A few years later, he met the woman he later married, now Vicki Price, while playing a gig in Waukon, Iowa. The couple will perform Friday at the Mill, 120 E. Burlington St., celebrating the release of Joe Price’s CD Rain or Shine, his first album since 2000.

Although the couple have been married for 25 years, Vicki Price didn’t tour with her husband until 2003, she said. Instead, she said, she stayed home in Lansing, Iowa, working as a photographer and graphic designer. After quitting her day job to tour with her husband six years ago, the two now perform around 125 shows a year across the United States.

“We usually begin touring around spring and go through the fall,” Joe Price said. “I’m ready to get on the road; I have cabin fever so bad I could scream.”

The two are known to have lengthy shows that run around four hours. He typically begins the show solo, singing and playing guitar, then she joins in around halfway through.

They have never recorded a CD as a duo. Instead, the couple write music separately and release individual albums, although they collaborate on each other’s CDs.

“What he writes is his, what I write is mine,” Vicki Price said. “But we are very honest with each other — I’ll put my input into his songs if I don’t think they are ready.”

Together, the two have spent more than half of a century in the music business, with both beginning to play guitar when they were young. Joe Price first picked up the instrument when his father gave him a guitar before joining the Marines in 1960, when Joe was 8 years old. Vicki Price began singing at her church when she was 4 years old because her mother was the organist; she began strumming a guitar a few years later.
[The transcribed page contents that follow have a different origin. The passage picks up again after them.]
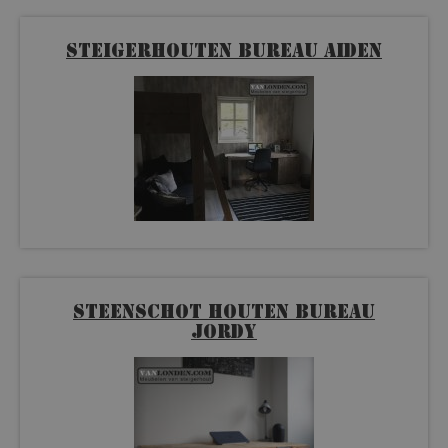
Steigerhouten bureau Aiden
Steenschot houten bureau
Jordy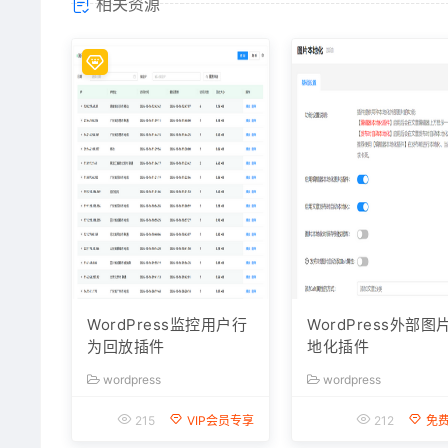
相关资源
WordPress监控用户行
WordPress外部图
为回放插件
地化插件
wordpress
wordpress
215
VIP会员专享
212
免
When not recording in Nashville, the couple reside in Lansing. Vicki Price said she spends much of her time in Iowa promoting and booking gigs.

“Booking shows is quite a chore for Vicki,” Joe Price said. “But for little people like us, being able to sell CDs on the web and people seeing when are shows are, I notice that all these venues we play at are getting chuck-full with people.”
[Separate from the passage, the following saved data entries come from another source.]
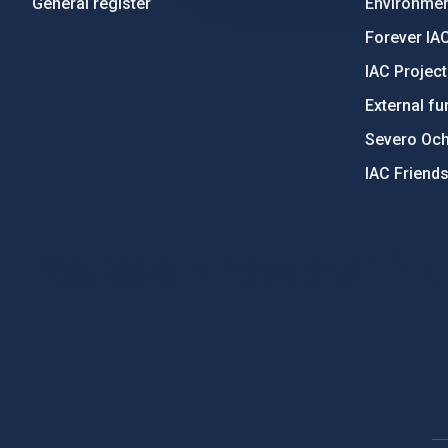
General register
Environment
Forever IA
IAC Projec
External fu
Severo Oc
IAC Friend
PostFooter > Newsletter link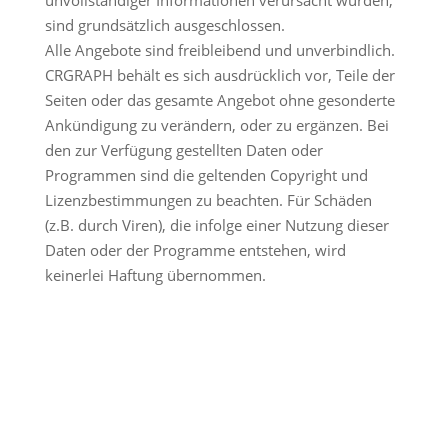
unvollständiger Informationen verursacht wurden,
sind grundsätzlich ausgeschlossen.
Alle Angebote sind freibleibend und unverbindlich.
CRGRAPH behält es sich ausdrücklich vor, Teile der
Seiten oder das gesamte Angebot ohne gesonderte
Ankündigung zu verändern, oder zu ergänzen. Bei
den zur Verfügung gestellten Daten oder
Programmen sind die geltenden Copyright und
Lizenzbestimmungen zu beachten. Für Schäden
(z.B. durch Viren), die infolge einer Nutzung dieser
Daten oder der Programme entstehen, wird
keinerlei Haftung übernommen.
One key to a successful tour is to play at music festivals, he said, and when the couple are booked at a festival, they try to play as many gigs as possible in that area. They typically put approximately 40,000 miles on their raised-roof white van and alternate between driving and sleeping to make better time, they said.

As a seasoned veteran of the road, Joe Price knows a few things about touring and the musician’s lifestyle.

“I’ll still drink a couple Guinness during the shows,” he said. “But I’m 57 years old; I can’t be raising hell every night anymore.”